Activity: Keep every word of the entries and print them exactly; the pictures stay out.

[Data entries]
§ §
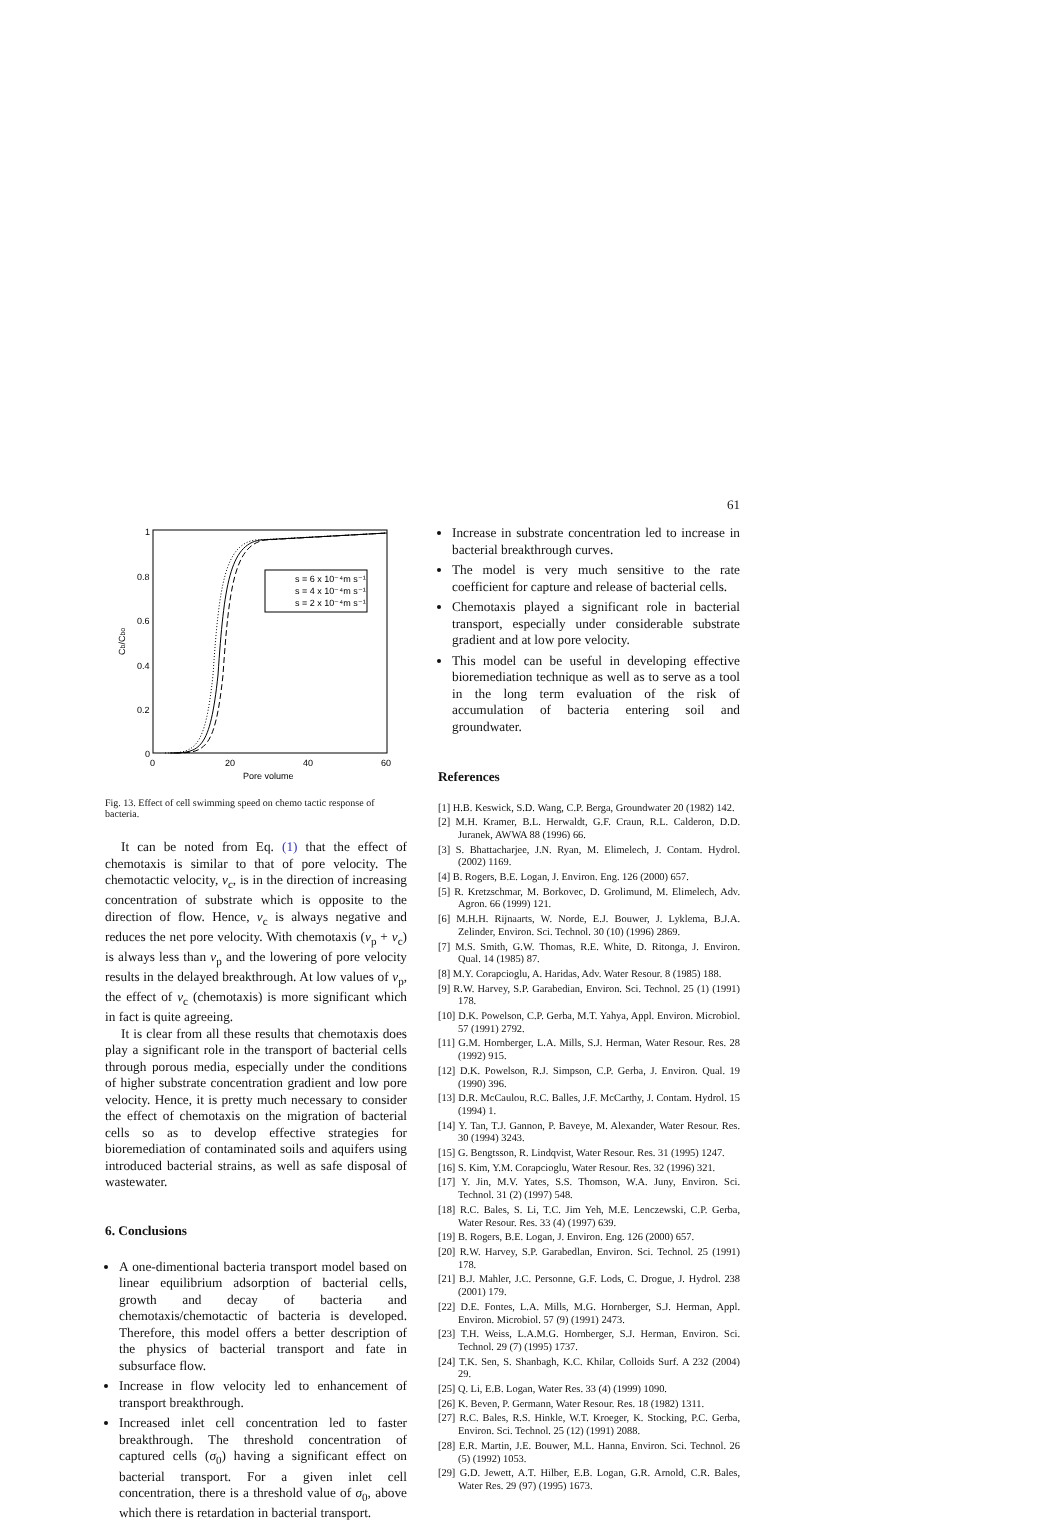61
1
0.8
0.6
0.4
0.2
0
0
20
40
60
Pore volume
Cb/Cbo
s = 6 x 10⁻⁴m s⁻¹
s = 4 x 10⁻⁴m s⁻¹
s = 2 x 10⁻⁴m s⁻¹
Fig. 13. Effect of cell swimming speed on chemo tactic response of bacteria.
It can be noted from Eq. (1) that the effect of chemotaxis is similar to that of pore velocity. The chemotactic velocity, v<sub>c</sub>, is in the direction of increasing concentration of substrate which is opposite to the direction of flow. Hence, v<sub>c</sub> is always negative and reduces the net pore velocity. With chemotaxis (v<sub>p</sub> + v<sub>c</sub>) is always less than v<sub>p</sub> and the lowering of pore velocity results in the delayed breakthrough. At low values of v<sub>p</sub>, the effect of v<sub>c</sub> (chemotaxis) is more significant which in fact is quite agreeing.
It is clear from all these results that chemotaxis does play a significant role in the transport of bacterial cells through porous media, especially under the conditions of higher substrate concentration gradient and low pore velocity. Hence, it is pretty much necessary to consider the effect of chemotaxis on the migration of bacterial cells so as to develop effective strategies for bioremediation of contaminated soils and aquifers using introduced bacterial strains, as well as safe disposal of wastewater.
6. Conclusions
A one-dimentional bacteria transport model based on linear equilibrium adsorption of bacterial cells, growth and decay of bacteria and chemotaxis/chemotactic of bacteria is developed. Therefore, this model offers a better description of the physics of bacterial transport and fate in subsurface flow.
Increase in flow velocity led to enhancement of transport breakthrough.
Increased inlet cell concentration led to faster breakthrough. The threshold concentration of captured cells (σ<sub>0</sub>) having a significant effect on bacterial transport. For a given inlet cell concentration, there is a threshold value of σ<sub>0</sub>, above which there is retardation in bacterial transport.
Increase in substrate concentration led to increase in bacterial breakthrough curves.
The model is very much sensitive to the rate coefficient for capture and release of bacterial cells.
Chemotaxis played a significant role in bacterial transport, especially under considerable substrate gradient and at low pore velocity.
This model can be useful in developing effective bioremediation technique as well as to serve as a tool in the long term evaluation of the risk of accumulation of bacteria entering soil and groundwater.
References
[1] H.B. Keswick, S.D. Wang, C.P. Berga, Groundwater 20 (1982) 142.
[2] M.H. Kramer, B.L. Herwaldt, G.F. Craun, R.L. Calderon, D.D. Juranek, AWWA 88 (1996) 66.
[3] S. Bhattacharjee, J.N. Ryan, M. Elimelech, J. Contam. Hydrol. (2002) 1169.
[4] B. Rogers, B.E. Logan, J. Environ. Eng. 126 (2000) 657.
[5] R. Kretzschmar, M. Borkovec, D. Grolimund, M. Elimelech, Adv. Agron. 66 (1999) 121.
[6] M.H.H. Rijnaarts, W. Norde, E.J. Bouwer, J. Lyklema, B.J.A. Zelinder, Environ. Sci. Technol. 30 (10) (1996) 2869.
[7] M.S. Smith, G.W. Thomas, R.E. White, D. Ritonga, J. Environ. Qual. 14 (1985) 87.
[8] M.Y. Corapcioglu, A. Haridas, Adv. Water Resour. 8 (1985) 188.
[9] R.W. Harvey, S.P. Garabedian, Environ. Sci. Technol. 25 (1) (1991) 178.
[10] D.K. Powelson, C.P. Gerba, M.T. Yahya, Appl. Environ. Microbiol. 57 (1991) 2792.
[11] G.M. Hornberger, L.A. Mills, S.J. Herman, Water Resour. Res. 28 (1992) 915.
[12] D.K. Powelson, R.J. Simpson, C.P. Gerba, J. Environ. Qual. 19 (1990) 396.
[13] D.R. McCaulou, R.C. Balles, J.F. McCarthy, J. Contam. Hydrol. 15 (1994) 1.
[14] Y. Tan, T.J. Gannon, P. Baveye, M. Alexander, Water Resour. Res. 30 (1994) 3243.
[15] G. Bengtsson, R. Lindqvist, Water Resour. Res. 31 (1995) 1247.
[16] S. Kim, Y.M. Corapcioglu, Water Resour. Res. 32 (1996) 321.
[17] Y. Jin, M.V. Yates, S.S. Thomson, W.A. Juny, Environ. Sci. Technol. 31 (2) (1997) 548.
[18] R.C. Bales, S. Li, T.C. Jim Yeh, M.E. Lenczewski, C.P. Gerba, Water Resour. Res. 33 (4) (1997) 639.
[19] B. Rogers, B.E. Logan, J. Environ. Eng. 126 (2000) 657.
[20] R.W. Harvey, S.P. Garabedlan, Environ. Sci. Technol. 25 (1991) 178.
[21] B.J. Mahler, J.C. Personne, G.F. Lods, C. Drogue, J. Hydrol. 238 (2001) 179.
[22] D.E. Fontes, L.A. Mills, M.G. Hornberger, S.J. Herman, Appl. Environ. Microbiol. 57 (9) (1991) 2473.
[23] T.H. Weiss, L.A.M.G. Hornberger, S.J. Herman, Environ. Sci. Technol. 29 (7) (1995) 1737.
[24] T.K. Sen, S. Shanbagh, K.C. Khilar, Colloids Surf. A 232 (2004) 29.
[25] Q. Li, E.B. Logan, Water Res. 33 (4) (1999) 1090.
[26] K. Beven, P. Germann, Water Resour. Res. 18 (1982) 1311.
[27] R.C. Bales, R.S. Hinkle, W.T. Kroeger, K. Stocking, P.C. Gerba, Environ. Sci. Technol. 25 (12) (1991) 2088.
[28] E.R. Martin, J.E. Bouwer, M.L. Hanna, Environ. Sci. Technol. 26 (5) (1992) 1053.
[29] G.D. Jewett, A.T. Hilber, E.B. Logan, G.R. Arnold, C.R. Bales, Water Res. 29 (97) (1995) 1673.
§ §
Task response:
61
1
0.8
0.6
0.4
0.2
0
0
20
40
60
Pore volume
Cb/Cbo
s = 6 x 10⁻⁴m s⁻¹
s = 4 x 10⁻⁴m s⁻¹
s = 2 x 10⁻⁴m s⁻¹
Fig. 13. Effect of cell swimming speed on chemo tactic response of bacteria.
It can be noted from Eq. (1) that the effect of chemotaxis is similar to that of pore velocity. The chemotactic velocity, v<sub>c</sub>, is in the direction of increasing concentration of substrate which is opposite to the direction of flow. Hence, v<sub>c</sub> is always negative and reduces the net pore velocity. With chemotaxis (v<sub>p</sub> + v<sub>c</sub>) is always less than v<sub>p</sub> and the lowering of pore velocity results in the delayed breakthrough. At low values of v<sub>p</sub>, the effect of v<sub>c</sub> (chemotaxis) is more significant which in fact is quite agreeing.
It is clear from all these results that chemotaxis does play a significant role in the transport of bacterial cells through porous media, especially under the conditions of higher substrate concentration gradient and low pore velocity. Hence, it is pretty much necessary to consider the effect of chemotaxis on the migration of bacterial cells so as to develop effective strategies for bioremediation of contaminated soils and aquifers using introduced bacterial strains, as well as safe disposal of wastewater.
6. Conclusions
A one-dimentional bacteria transport model based on linear equilibrium adsorption of bacterial cells, growth and decay of bacteria and chemotaxis/chemotactic of bacteria is developed. Therefore, this model offers a better description of the physics of bacterial transport and fate in subsurface flow.
Increase in flow velocity led to enhancement of transport breakthrough.
Increased inlet cell concentration led to faster breakthrough. The threshold concentration of captured cells (σ<sub>0</sub>) having a significant effect on bacterial transport. For a given inlet cell concentration, there is a threshold value of σ<sub>0</sub>, above which there is retardation in bacterial transport.
Increase in substrate concentration led to increase in bacterial breakthrough curves.
The model is very much sensitive to the rate coefficient for capture and release of bacterial cells.
Chemotaxis played a significant role in bacterial transport, especially under considerable substrate gradient and at low pore velocity.
This model can be useful in developing effective bioremediation technique as well as to serve as a tool in the long term evaluation of the risk of accumulation of bacteria entering soil and groundwater.
References
[1] H.B. Keswick, S.D. Wang, C.P. Berga, Groundwater 20 (1982) 142.
[2] M.H. Kramer, B.L. Herwaldt, G.F. Craun, R.L. Calderon, D.D. Juranek, AWWA 88 (1996) 66.
[3] S. Bhattacharjee, J.N. Ryan, M. Elimelech, J. Contam. Hydrol. (2002) 1169.
[4] B. Rogers, B.E. Logan, J. Environ. Eng. 126 (2000) 657.
[5] R. Kretzschmar, M. Borkovec, D. Grolimund, M. Elimelech, Adv. Agron. 66 (1999) 121.
[6] M.H.H. Rijnaarts, W. Norde, E.J. Bouwer, J. Lyklema, B.J.A. Zelinder, Environ. Sci. Technol. 30 (10) (1996) 2869.
[7] M.S. Smith, G.W. Thomas, R.E. White, D. Ritonga, J. Environ. Qual. 14 (1985) 87.
[8] M.Y. Corapcioglu, A. Haridas, Adv. Water Resour. 8 (1985) 188.
[9] R.W. Harvey, S.P. Garabedian, Environ. Sci. Technol. 25 (1) (1991) 178.
[10] D.K. Powelson, C.P. Gerba, M.T. Yahya, Appl. Environ. Microbiol. 57 (1991) 2792.
[11] G.M. Hornberger, L.A. Mills, S.J. Herman, Water Resour. Res. 28 (1992) 915.
[12] D.K. Powelson, R.J. Simpson, C.P. Gerba, J. Environ. Qual. 19 (1990) 396.
[13] D.R. McCaulou, R.C. Balles, J.F. McCarthy, J. Contam. Hydrol. 15 (1994) 1.
[14] Y. Tan, T.J. Gannon, P. Baveye, M. Alexander, Water Resour. Res. 30 (1994) 3243.
[15] G. Bengtsson, R. Lindqvist, Water Resour. Res. 31 (1995) 1247.
[16] S. Kim, Y.M. Corapcioglu, Water Resour. Res. 32 (1996) 321.
[17] Y. Jin, M.V. Yates, S.S. Thomson, W.A. Juny, Environ. Sci. Technol. 31 (2) (1997) 548.
[18] R.C. Bales, S. Li, T.C. Jim Yeh, M.E. Lenczewski, C.P. Gerba, Water Resour. Res. 33 (4) (1997) 639.
[19] B. Rogers, B.E. Logan, J. Environ. Eng. 126 (2000) 657.
[20] R.W. Harvey, S.P. Garabedlan, Environ. Sci. Technol. 25 (1991) 178.
[21] B.J. Mahler, J.C. Personne, G.F. Lods, C. Drogue, J. Hydrol. 238 (2001) 179.
[22] D.E. Fontes, L.A. Mills, M.G. Hornberger, S.J. Herman, Appl. Environ. Microbiol. 57 (9) (1991) 2473.
[23] T.H. Weiss, L.A.M.G. Hornberger, S.J. Herman, Environ. Sci. Technol. 29 (7) (1995) 1737.
[24] T.K. Sen, S. Shanbagh, K.C. Khilar, Colloids Surf. A 232 (2004) 29.
[25] Q. Li, E.B. Logan, Water Res. 33 (4) (1999) 1090.
[26] K. Beven, P. Germann, Water Resour. Res. 18 (1982) 1311.
[27] R.C. Bales, R.S. Hinkle, W.T. Kroeger, K. Stocking, P.C. Gerba, Environ. Sci. Technol. 25 (12) (1991) 2088.
[28] E.R. Martin, J.E. Bouwer, M.L. Hanna, Environ. Sci. Technol. 26 (5) (1992) 1053.
[29] G.D. Jewett, A.T. Hilber, E.B. Logan, G.R. Arnold, C.R. Bales, Water Res. 29 (97) (1995) 1673.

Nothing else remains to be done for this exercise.